Last year 4 million people visited SeaWorld’s theme parks, where the top shows feature orcas, also known as killer whales. For years, activists have charged that keeping orcas in captivity is harmful to the animals and risky for the trainers who work with them, a case that gained urgency in 2010 when Dawn Brancheau, a veteran orca trainer, was dragged into the water and killed by a whale at the SeaWorld Park in Orlando, Fla. When Brancheau died, there was some dispute as to whether the whale’s intent was aggressive and whose fault the incident was.

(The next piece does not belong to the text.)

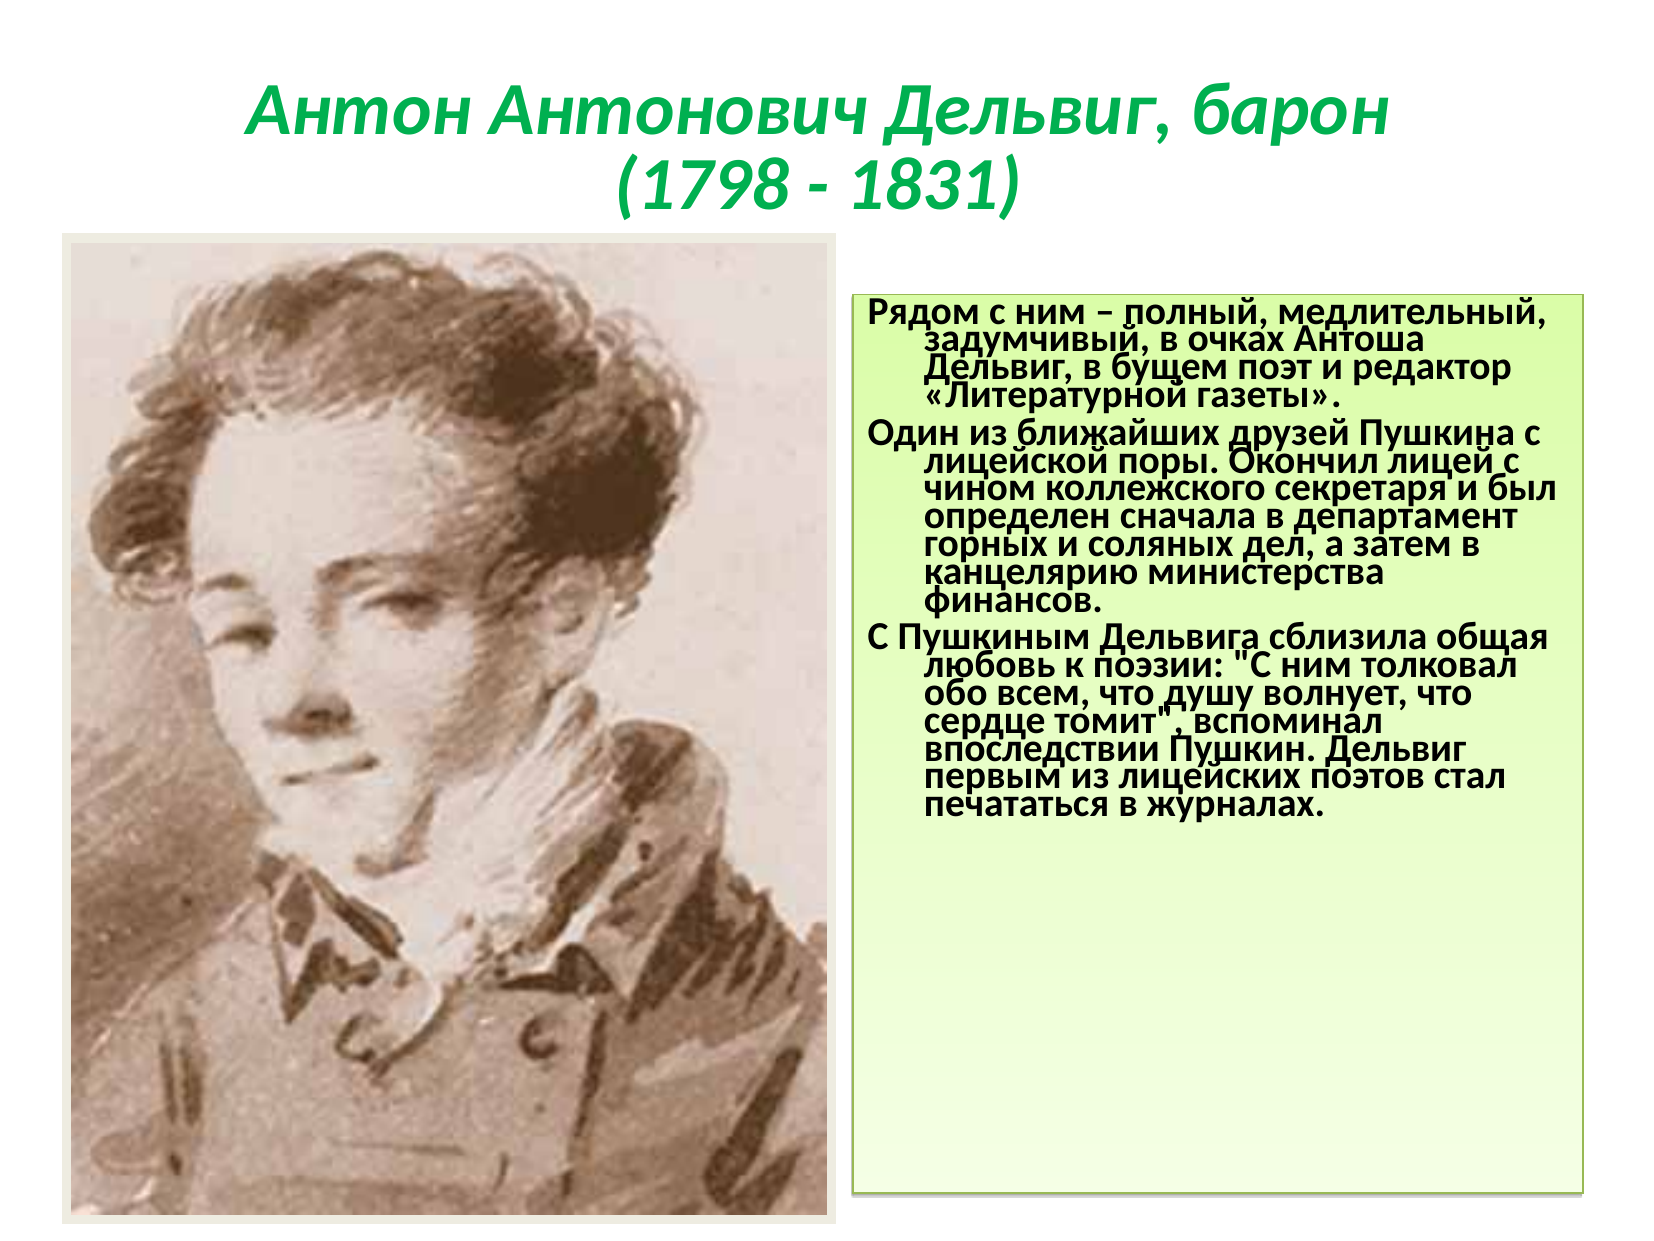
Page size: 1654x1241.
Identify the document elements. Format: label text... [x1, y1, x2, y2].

list Рядом с ним – полный, медлительный, задумчивый, в очках Антоша Дельвиг, в бущем поэт и редактор «Литературной газеты». Один из ближайших друзей Пушкина с лицейской поры. Окончил лицей с чином коллежского секретаря и был определен сначала в департамент горных и соляных дел, а затем в канцелярию министерства финансов. С Пушкиным Дельвига сблизила общая любовь к поэзии: "С ним толковал обо всем, что душу волнует, что сердце томит", вспоминал впоследствии Пушкин. Дельвиг первым из лицейских поэтов стал печататься в журналах. [852, 294, 1584, 1194]
title Антон Антонович Дельвиг, барон (1798 - 1831) [82, 45, 1571, 261]
text_box [71, 242, 827, 1215]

John Hargrove, who spent 14 years as an orca trainer, mostly at SeaWorld, says there was no doubt that the whale was aggressive. And the reason for whales’ aggression, he says, is that they’re held captive. Hargrove eventually became disillusioned with SeaWorld’s treatment of orcas and left the company.
“As I became higher-ranked, I saw the devastating effects of captivity on these whales and it just really became a moral and ethical issue,” Hargrove tells Fresh Air’s Dave Davies in an interview about the book. “When you first start to see it, you first try to say, ‘OK, well, I love these animals; I’m going to take care of them.’ … You think, ‘I can change things.’ And then all these things, of course, never improve and then you start … seeing mothers separated from their calves; you start seeing trainers being killed, and then they blame [the trainers] for their own deaths.”
He said his “final straw” was when SeaWorld publicly testified that “they had no knowledge we had a dangerous job.”
The documentary Blackfish, released in 2013, covers Brancheau’s death and an incident two months earlier at a theme park in Spain when an orca killed a trainer named Alexis Martinez. The federal Occupational Safety and Health Administration investigated Brancheau’s death and concluded SeaWorld had exposed trainers to hazardous conditions; it fined the corporation. In its order, later upheld on appeal, OSHA also banned SeaWorld from permitting its personnel to enter the tanks to train and perform with orcas, a practice known as water work.